CONSIGNES:
A: D'après le texte sur les élections européennes, quel jour auront lieu ces élections ?
B: Rédigez la suite du texte sur les élections européennes et la relance de l'Union européenne.

Les prochaines élections européennes auront lieu le 26 mai 2019 dans un contexte politique difficile. Fenêtre sur l’Europe a listé plusieurs pistes concrètes pour relancer la construction européenne dans une optique offensive.

A la lumière des nombreux défis (géopolitiques, démographiques, technologiques, énergétiques, écologiques...) à relever, le continent européen a plus que jamais besoin d’une Union européenne recentrée sur des objectifs réalistes et précis.

Dans un monde de plus en plus incertain, frappé du sceau de l’instabilité, l’influence future de l’Union européenne dépendra, pour beaucoup, de sa capacité à faire mieux, plus rapidement et plus efficacement. L’heure n’est plus, pour l’Union européenne, aux réflexions académiques sur sa configuration optimale, mais aux décisions politiques sur des sujets déterminants pour son avenir.

Si l’Union européenne veut toujours être au rendez-vous de l’Histoire, elle se doit de clarifier au plus vite ses ambitions. Cette clarification s’impose, non seulement pour gagner en cohésion, mais aussi pour assurer son expansion sur le plan politique, juridique et économique.

DONNÉES FOURNIES:
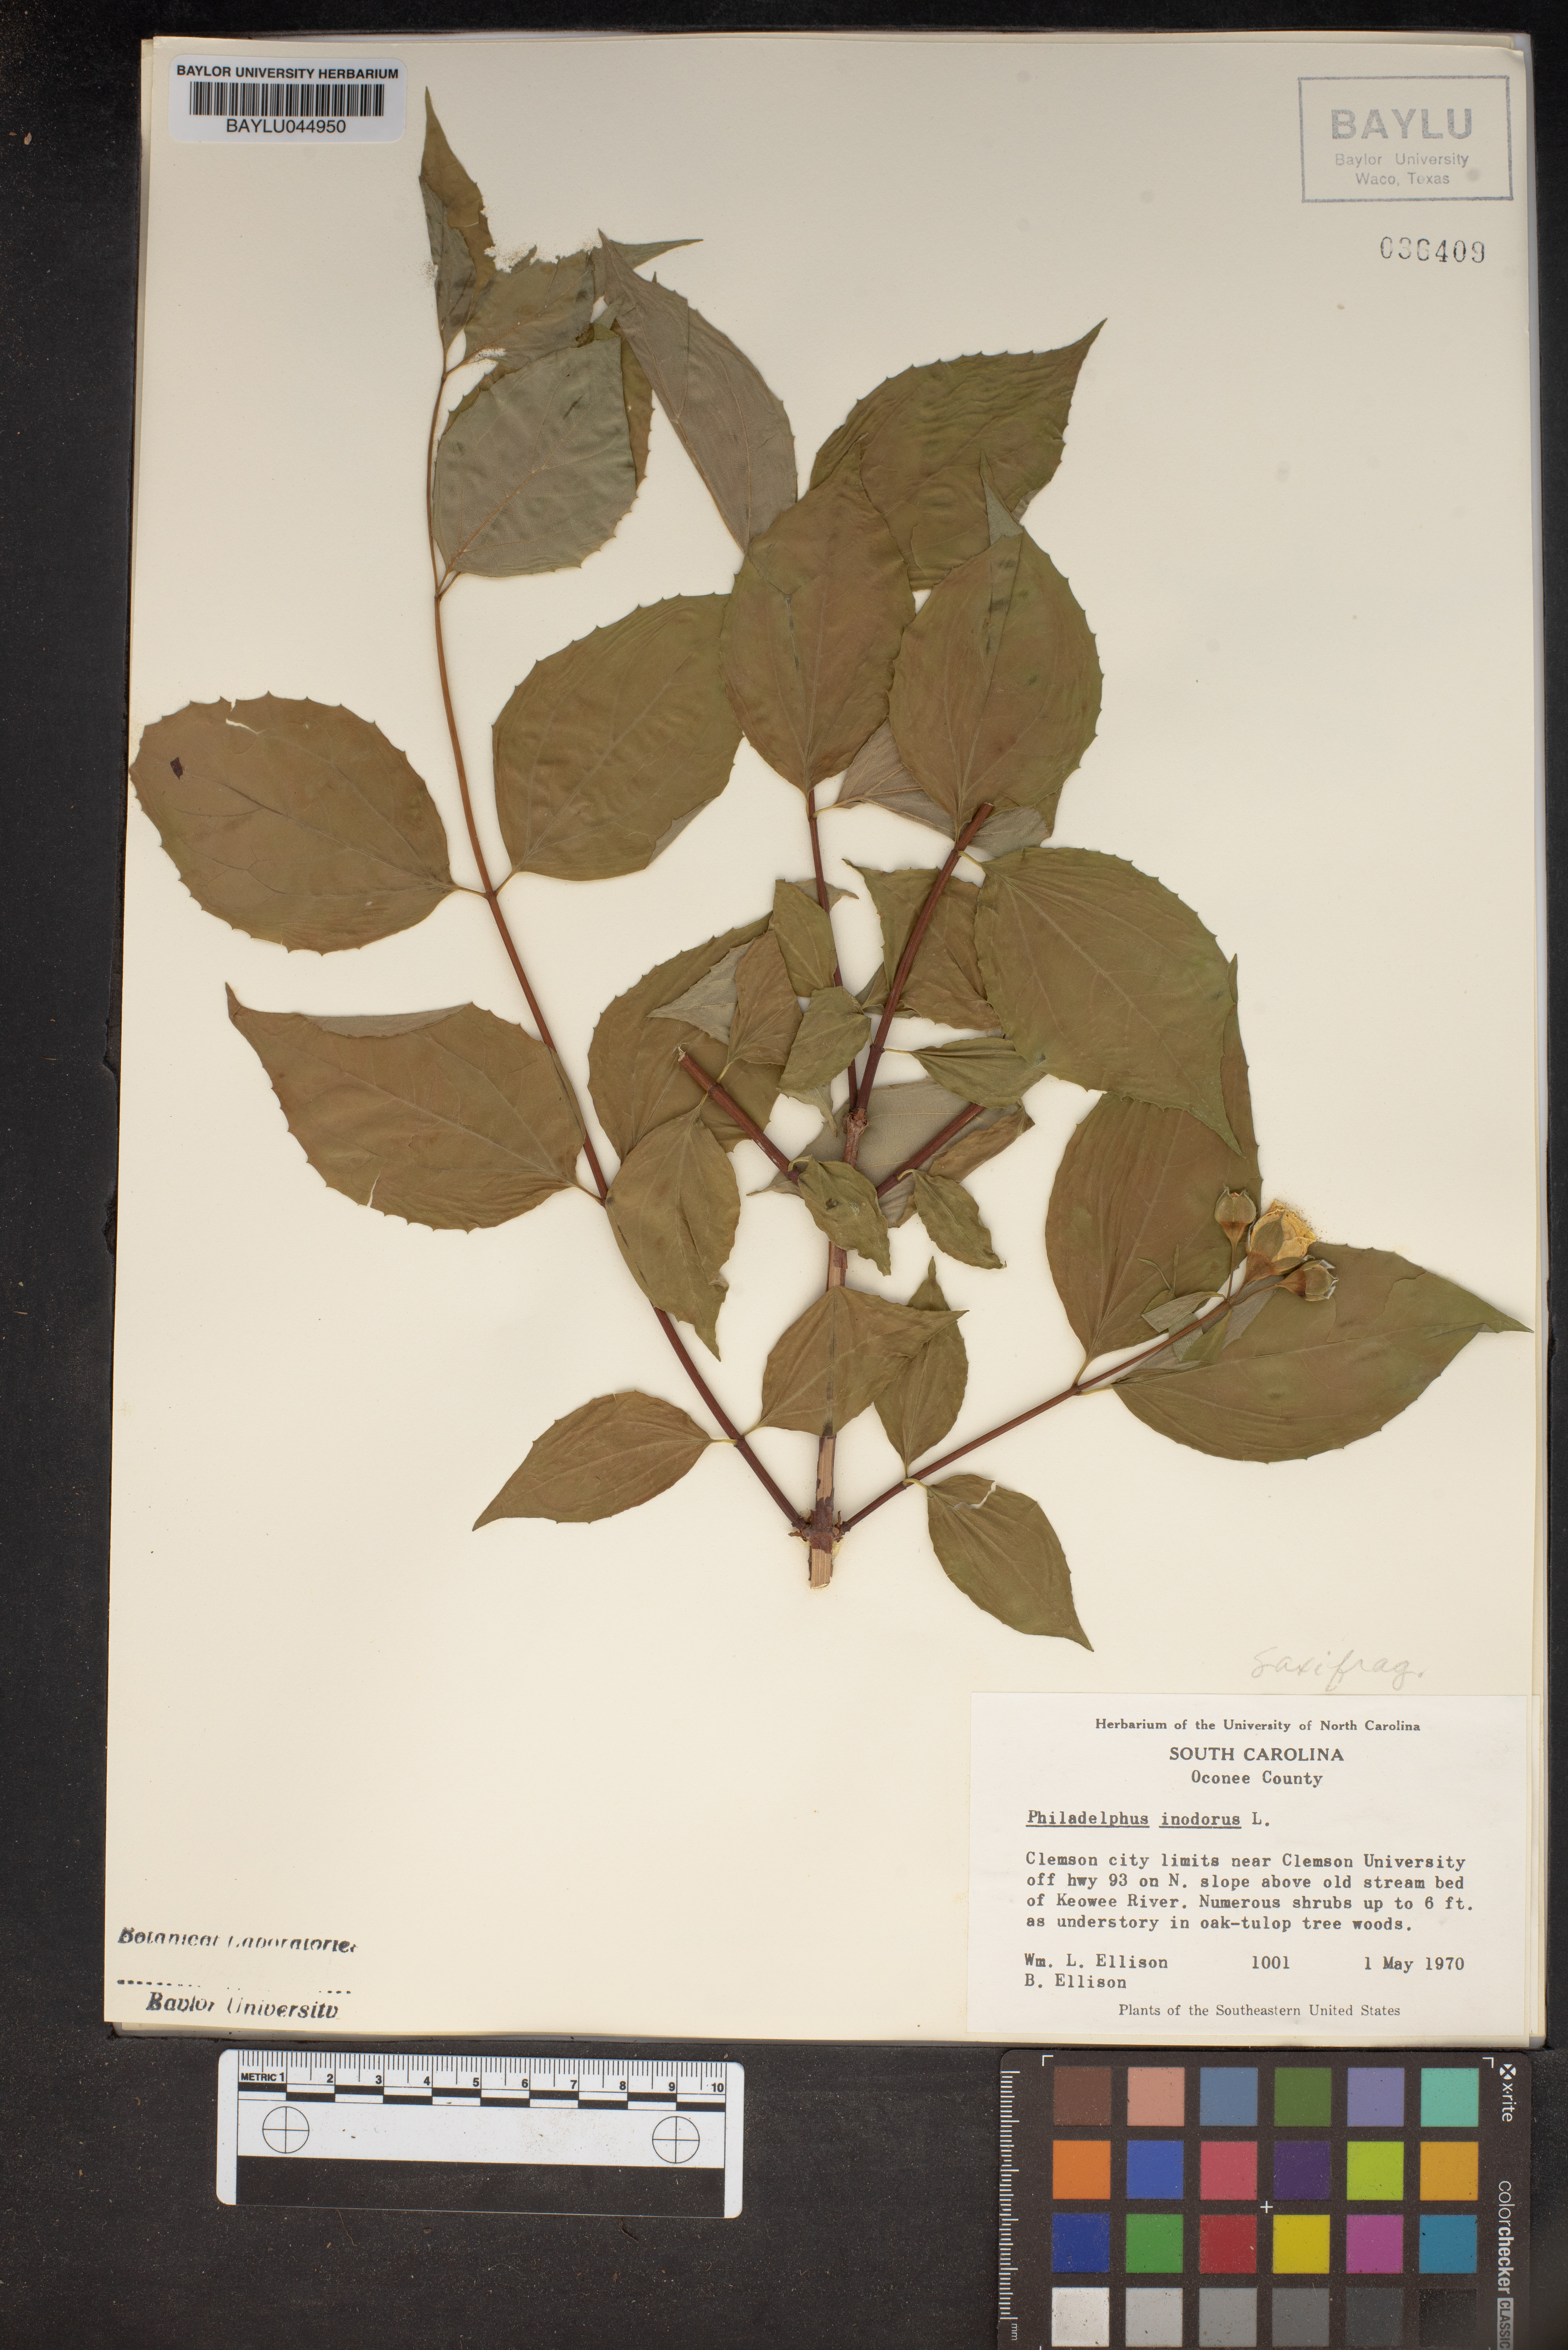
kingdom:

RÉPONSES DANS L'ORDRE:
A: Le 26 mai 2019.

B:
Au-delà de cette clarification, il revient à l’Union européenne d’assurer la défense et de promouvoir, partout dans le monde, les idéaux de la démocratie libérale, mais également d’imposer une nouvelle éthique du capitalisme au service du progrès humain et de la justice.


L’élaboration d’un droit européen de prévention et de lutte contre la corruption pour mettre fin à une distorsion de concurrence préjudiciable aux entreprises européennes.

La déstabilisation d’entreprises sous couvert de lutte contre la corruption est désormais un grand classique de la guerre économique.

Les poursuites engagées par les Etats-Unis d’Amérique à l’encontre d’entreprises européennes majeures l’ont toutes été sur la base de son droit interne avec un objectif simple, déstabiliser, voire acquérir des entreprises européennes de dimension mondiale en concurrence directe avec les entreprises américaines.

Après les épisodes français (BNP, Société Générale, Alcatel, Alsthom, Technip, Total demain Veolia ? ...), l’Union européenne ne peut plus rester désarmée juridiquement face à une utilisation extraterritoriale du droit américain à des fins strictement économiques, une utilisation constitutive depuis trop longtemps maintenant d’une asymétrie préjudiciable aux intérêts des entreprises européennes.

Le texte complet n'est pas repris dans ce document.